#### 原文抜粋

● ● ●

- Leisure&Travel2025/03/12 16:38
ビーマップ、「デジタルきっぷ」を活用した無償QRコード乗車券サービスに国内外から注目、鉄道と流通の連携で街に賑わいを創出

昨年5月、鉄道各社が2026年度以降に磁気式乗車券(近距離券)を廃止し、QRコード乗車券に切り替えることを発表した。現在は南海電鉄が先行して導入しているが、数年後には全国の主要路線に普及し、乗車券のデジタル化が急速に進むとみられている。こうした中、ビーマップでは、南海電鉄と共同開発したQRコード乗車券「デジタルきっぷ」を活用した新サービス「無償QRコード乗車券」の実証事業を昨年11月から開始した。「無償QRコード乗車券」では、商業施設で買い物をすると電車賃が無料になるといったサービスが提供可能で、公共交通機関と流通が連携した先駆的な取り組みとして、国内外から注目が集まっている。そこで今回、「無償QRコード乗車券」の開発背景や今後の展望について話を聞いた。

● ● ●

#### 表示データ
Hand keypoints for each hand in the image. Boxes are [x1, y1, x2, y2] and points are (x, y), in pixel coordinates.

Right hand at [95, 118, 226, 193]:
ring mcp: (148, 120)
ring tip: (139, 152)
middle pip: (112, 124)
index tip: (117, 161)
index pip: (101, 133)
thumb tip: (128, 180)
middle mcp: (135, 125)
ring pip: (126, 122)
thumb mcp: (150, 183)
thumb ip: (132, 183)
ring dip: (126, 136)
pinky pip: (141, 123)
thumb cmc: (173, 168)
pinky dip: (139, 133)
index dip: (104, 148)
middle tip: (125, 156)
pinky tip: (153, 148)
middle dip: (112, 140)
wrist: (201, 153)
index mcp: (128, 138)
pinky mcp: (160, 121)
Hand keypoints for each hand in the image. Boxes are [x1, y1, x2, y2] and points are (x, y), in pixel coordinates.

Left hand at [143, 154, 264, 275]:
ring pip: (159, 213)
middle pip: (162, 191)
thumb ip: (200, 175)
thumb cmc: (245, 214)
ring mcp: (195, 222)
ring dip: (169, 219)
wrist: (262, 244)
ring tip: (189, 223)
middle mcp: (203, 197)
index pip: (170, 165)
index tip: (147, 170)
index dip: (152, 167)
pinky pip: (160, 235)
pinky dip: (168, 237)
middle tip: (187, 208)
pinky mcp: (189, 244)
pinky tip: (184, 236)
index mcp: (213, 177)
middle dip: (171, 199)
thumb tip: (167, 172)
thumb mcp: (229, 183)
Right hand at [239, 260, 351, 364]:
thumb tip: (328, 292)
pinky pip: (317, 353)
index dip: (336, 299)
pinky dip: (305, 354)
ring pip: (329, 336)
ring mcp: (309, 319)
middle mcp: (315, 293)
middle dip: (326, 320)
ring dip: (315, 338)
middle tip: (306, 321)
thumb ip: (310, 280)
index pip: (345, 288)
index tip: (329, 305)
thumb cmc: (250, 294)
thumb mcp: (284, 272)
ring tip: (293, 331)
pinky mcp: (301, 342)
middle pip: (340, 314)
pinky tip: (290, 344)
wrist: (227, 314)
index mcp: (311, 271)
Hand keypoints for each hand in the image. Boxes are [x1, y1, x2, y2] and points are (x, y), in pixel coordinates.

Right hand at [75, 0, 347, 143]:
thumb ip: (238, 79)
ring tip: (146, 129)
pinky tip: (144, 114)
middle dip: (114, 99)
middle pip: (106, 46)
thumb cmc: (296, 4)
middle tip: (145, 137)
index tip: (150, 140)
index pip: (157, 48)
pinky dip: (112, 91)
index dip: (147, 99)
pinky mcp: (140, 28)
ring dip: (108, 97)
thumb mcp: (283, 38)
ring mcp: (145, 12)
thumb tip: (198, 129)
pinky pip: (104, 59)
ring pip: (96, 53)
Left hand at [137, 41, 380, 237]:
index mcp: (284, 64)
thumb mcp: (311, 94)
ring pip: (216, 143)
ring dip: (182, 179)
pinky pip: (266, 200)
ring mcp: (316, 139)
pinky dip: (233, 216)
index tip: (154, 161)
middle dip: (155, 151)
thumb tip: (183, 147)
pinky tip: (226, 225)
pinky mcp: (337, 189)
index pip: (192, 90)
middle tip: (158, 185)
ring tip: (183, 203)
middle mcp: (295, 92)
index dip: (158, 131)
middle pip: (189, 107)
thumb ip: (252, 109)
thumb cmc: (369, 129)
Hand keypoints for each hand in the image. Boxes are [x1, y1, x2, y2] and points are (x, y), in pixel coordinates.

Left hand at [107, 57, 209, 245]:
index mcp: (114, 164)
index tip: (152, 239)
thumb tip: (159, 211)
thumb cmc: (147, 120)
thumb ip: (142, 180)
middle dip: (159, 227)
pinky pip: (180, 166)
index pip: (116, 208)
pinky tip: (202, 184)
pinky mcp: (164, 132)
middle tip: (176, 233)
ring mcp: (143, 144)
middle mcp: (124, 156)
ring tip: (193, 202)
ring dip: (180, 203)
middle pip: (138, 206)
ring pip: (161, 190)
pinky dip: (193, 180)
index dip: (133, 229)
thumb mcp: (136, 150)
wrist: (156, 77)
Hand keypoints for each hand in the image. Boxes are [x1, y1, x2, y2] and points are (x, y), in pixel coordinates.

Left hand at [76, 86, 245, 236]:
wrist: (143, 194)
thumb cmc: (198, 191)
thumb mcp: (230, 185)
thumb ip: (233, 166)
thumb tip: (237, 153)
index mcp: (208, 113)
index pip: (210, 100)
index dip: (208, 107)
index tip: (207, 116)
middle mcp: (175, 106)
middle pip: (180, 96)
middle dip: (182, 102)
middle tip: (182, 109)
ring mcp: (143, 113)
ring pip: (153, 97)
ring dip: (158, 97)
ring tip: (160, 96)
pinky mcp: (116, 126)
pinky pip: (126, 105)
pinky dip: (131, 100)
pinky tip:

● ● ●

#### 作業内容
A) 記事の「- Leisure&Travel2025/03/12 16:38」から「後の展望について話を聞いた。」までを、「デジタルきっぷ」を「電子きっぷ」に置き換えたうえで書き直してください。
B) 記事によると、鉄道各社は磁気式乗車券(近距離券)をいつ以降に廃止すると発表しましたか。
C) 記事の「昨年5月、鉄道各社が」で始まる段落を、主な事実を残して箇条書きにまとめてください。
記事に書かれている内容だけを根拠にしてください。

#### 各作業の回答
A)
- Leisure&Travel2025/03/12 16:38
ビーマップ、「電子きっぷ」を活用した無償QRコード乗車券サービスに国内外から注目、鉄道と流通の連携で街に賑わいを創出

昨年5月、鉄道各社が2026年度以降に磁気式乗車券(近距離券)を廃止し、QRコード乗車券に切り替えることを発表した。現在は南海電鉄が先行して導入しているが、数年後には全国の主要路線に普及し、乗車券のデジタル化が急速に進むとみられている。こうした中、ビーマップでは、南海電鉄と共同開発したQRコード乗車券「電子きっぷ」を活用した新サービス「無償QRコード乗車券」の実証事業を昨年11月から開始した。「無償QRコード乗車券」では、商業施設で買い物をすると電車賃が無料になるといったサービスが提供可能で、公共交通機関と流通が連携した先駆的な取り組みとして、国内外から注目が集まっている。そこで今回、「無償QRコード乗車券」の開発背景や今後の展望について話を聞いた。

B) 2026年度以降です。

C)
- 昨年5月、鉄道各社が2026年度以降に磁気式乗車券(近距離券)を廃止し、QRコード乗車券に切り替えると発表した。
- 現在は南海電鉄が先行して導入しており、数年後には全国の主要路線に普及するとみられている。
- ビーマップは、南海電鉄と共同開発した「デジタルきっぷ」を活用した「無償QRコード乗車券」の実証事業を昨年11月に始めた。
- 商業施設で買い物をすると電車賃が無料になるといったサービスが提供できる。
- 公共交通機関と流通が連携した先駆的な取り組みとして、国内外から注目されている。